SparseCoop: Cooperative Perception with Kinematic-Grounded Queries
Jiahao Wang, Zhongwei Jiang, Wenchao Sun, Jiaru Zhong, Haibao Yu, Yuner Zhang, Chenyang Lu, Chuang Zhang, Lei He, Shaobing Xu, Jianqiang Wang
TL;DR
SparseCoop presents a fully sparse cooperative perception framework that removes dense BEV features and relies on kinematic-grounded queries (KGQ) for precise spatio-temporal alignment across asynchronous viewpoints.The method introduces a coarse-to-fine aggregation pipeline and a cooperative instance denoising task to stabilize training and improve fusion among ego and cooperative agents.Across V2X-Seq and Griffin benchmarks, SparseCoop achieves state-of-the-art detection and tracking performance with significantly lower transmission costs and robust latency tolerance, demonstrating practical viability for real-world cooperative perception.Key innovations include the explicit 11D state in KGQ, a Geo-Appearance Matching strategy for cross-agent pairing, and an attention-based refinement framework grounded in ego-vehicle imagery.
Abstract
Cooperative perception is critical for autonomous driving, overcoming the inherent limitations of a single vehicle, such as occlusions and constrained fields-of-view.
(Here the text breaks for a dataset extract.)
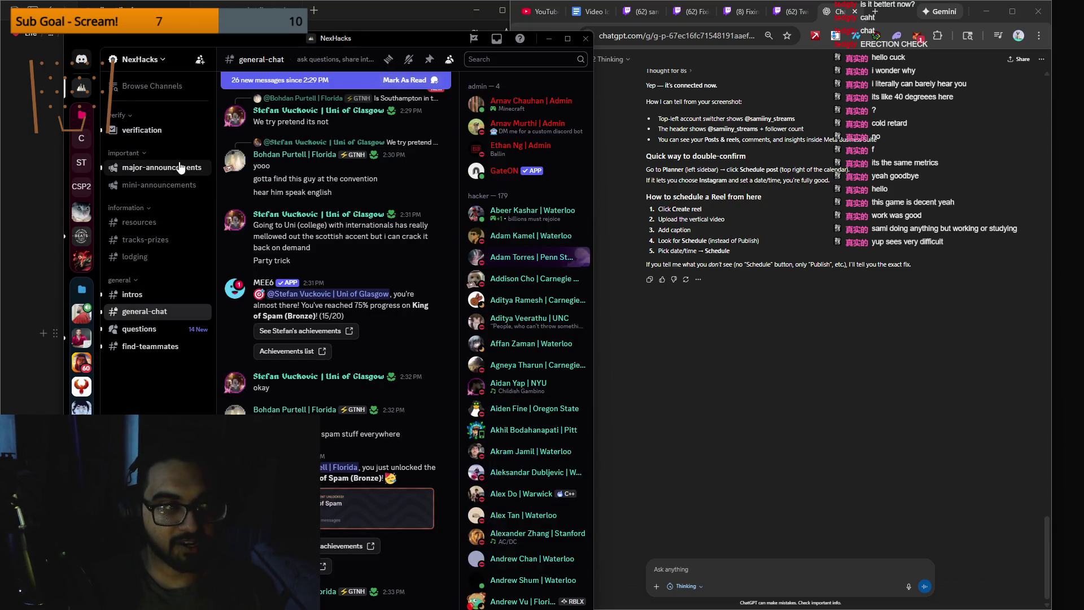
left_click(169, 130)
left_click(81, 313)
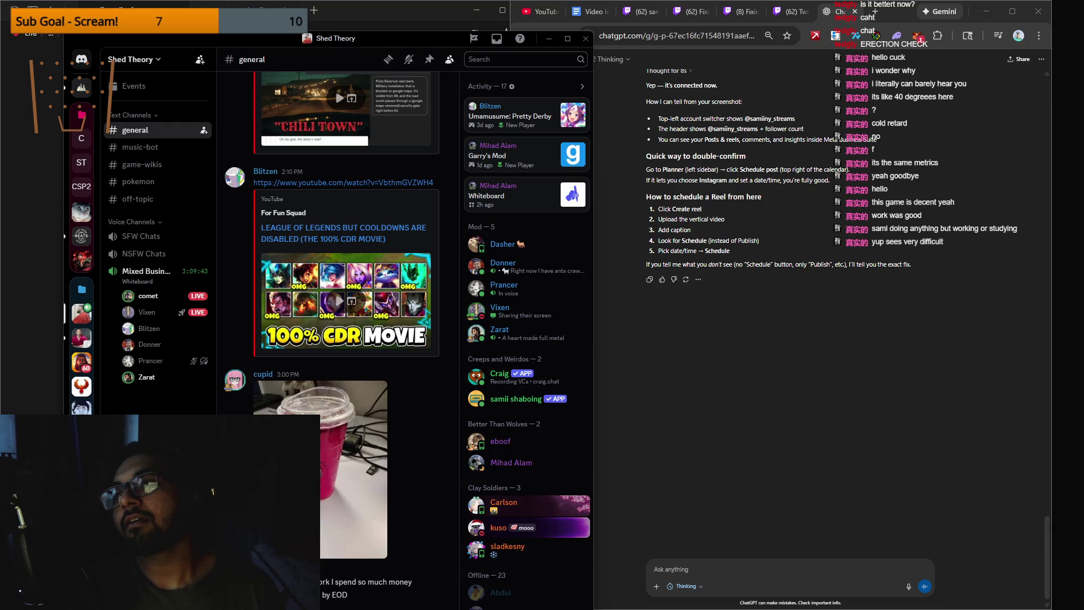
left_click(862, 347)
However, current approaches sharing dense Bird's-Eye-View (BEV) features are constrained by quadratically-scaling communication costs and the lack of flexibility and interpretability for precise alignment across asynchronous or disparate viewpoints. While emerging sparse query-based methods offer an alternative, they often suffer from inadequate geometric representations, suboptimal fusion strategies, and training instability. In this paper, we propose SparseCoop, a fully sparse cooperative perception framework for 3D detection and tracking that completely discards intermediate BEV representations. Our framework features a trio of innovations: a kinematic-grounded instance query that uses an explicit state vector with 3D geometry and velocity for precise spatio-temporal alignment; a coarse-to-fine aggregation module for robust fusion; and a cooperative instance denoising task to accelerate and stabilize training. Experiments on V2X-Seq and Griffin datasets show SparseCoop achieves state-of-the-art performance. Notably, it delivers this with superior computational efficiency, low transmission cost, and strong robustness to communication latency. Code is available at https://github.com/wang-jh18-SVM/SparseCoop.